John’s response was: “I don’t know if unique descriptions would reduce the quality of the content. So from that point of view, I would argue that you can have both unique and high-quality descriptions. […]
But the general question with regards to duplicate content is, we would probably see this as duplicate content, but we would not demote a website because of duplicate content. So from a practical point of view, what would happen is, if someone is searching for a piece of text that is within this duplicated description on your pages, then we would recognize that this piece of text is found on a bunch of pages on your website, and we would try to pick maybe one or two pages from your website to show. It’s not that we would demote or penalize your website in any way because it has duplicate content. […] So if someone is searching specifically for that content, it doesn’t make sense for us to show all of those pages. And that’s reasonable when people are searching for a piece of content. They don’t need to find all of the pages within your website that have that piece of content.
The thing to watch out for here is, if you don’t have anything in the textual content at all that covers the visual element of your products, then it makes it very hard for us to show these properly in the search results. So for example, […] if you have blue shoes and red shoes and you never mentioned which color these shoes are in, then if someone is searching for blue shoes, we might think, well, your pages are not that relevant because you don’t mention the word ‘blue’ anywhere on your pages. So that’s the angle I would take here. It’s fine to have parts of the description duplicated, but I would make sure that you at least have something in there that has text about the visual elements that are unique to those individual products that you’re selling.”
48:04 “I have a question about a notification from Search Console. It’s about my author archive pages that are missing a field URL. I would like to noindex my author archive pages. Will it have an impact on my site appearing in search? […] Will my E-A-T score go down if I noindex the author archive pages?”

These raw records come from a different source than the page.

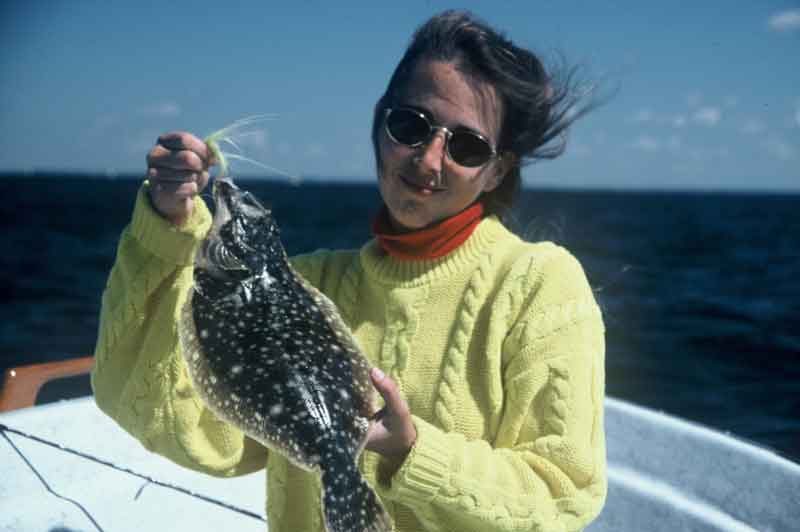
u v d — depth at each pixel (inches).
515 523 62.8
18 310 728.3
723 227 2213.3
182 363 78.6
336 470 67.4
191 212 73.3
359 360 74.8
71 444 132.0
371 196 4970.5
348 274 85.1
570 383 68.0
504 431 70.8
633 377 466.9
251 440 86.4
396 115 72.1
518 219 93.0
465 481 63.0
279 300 80.1
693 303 768.9
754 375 472.7
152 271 74.5
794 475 114.3
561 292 72.4
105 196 3491.6
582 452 66.4
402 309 76.7
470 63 71.4
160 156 69.8
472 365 73.2
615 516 127.0
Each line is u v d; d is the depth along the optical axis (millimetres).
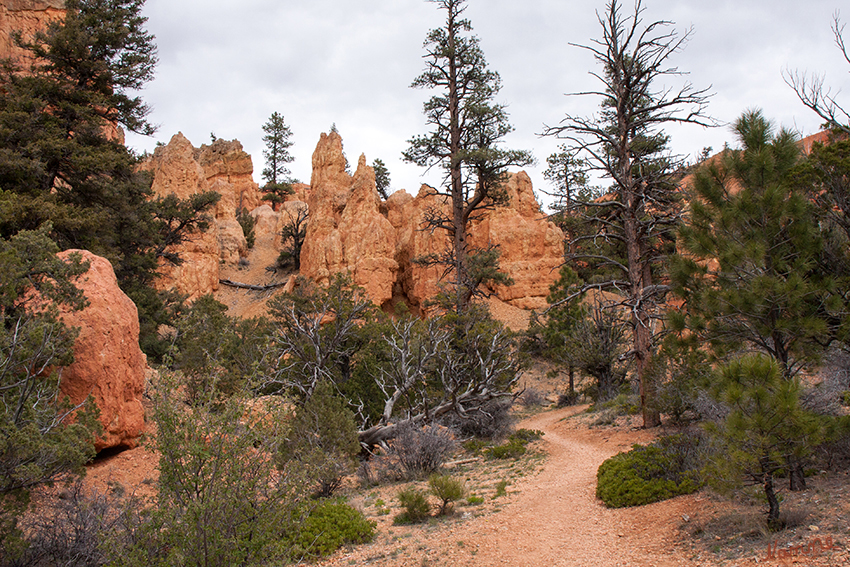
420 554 8828
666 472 10984
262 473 6387
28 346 8672
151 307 28656
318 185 58750
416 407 21375
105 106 25641
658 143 21609
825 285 8477
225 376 15789
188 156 54250
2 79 23062
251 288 53812
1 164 18922
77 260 10523
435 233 49375
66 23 24359
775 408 6875
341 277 25125
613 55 19844
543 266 49344
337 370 24453
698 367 13531
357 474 16734
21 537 7805
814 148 9438
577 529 9422
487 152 32562
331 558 9047
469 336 23938
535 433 22016
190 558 5664
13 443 7230
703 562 6711
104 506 8617
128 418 13320
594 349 29219
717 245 9352
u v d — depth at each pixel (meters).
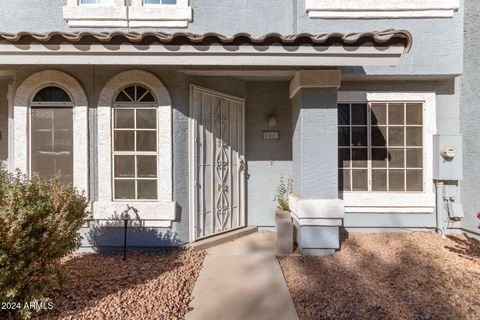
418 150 7.91
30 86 6.61
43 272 4.32
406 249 6.62
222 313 4.25
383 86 7.79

John replied, “We don’t have an E-A-T score. So from that point of view, you don’t have to worry about that.
In general, the notification you received in Search Console is probably about structured data that you’re using on these pages. And if you don’t want those pages indexed, then by noindexing those pages, you will remove that notification as well. If you’re using a plugin on your site that generates structured data there, then maybe you can disable it for those author pages, and it’ll be fixed as well. Or maybe you can fix the fields that the structured data provides, and that will also solve the problem.
My guess is that the structured data that you’re using on these pages is not critical for your site, is not something that we would show in the search results directly anyway. So from that point of view, probably you’re fine with either removing the structured data from those pages [or] noindexing those pages if they’re not critical for your site. All of that would be fine.
I would see this slightly differently if I knew that this was a site that focused a lot on the authority, knowledge, and the name of the authors, where if people are actively searching for the name of the author, then your collection of content by that author might be useful to have in the search results. So for those sites, I think it would be useful to keep that indexed. But then you would probably already want to keep that indexed because they’re getting traffic from search. So if you’re not seeing any traffic at all to these author pages and they’re just random people who are writing for your blog, then probably noindexing them would be fine.”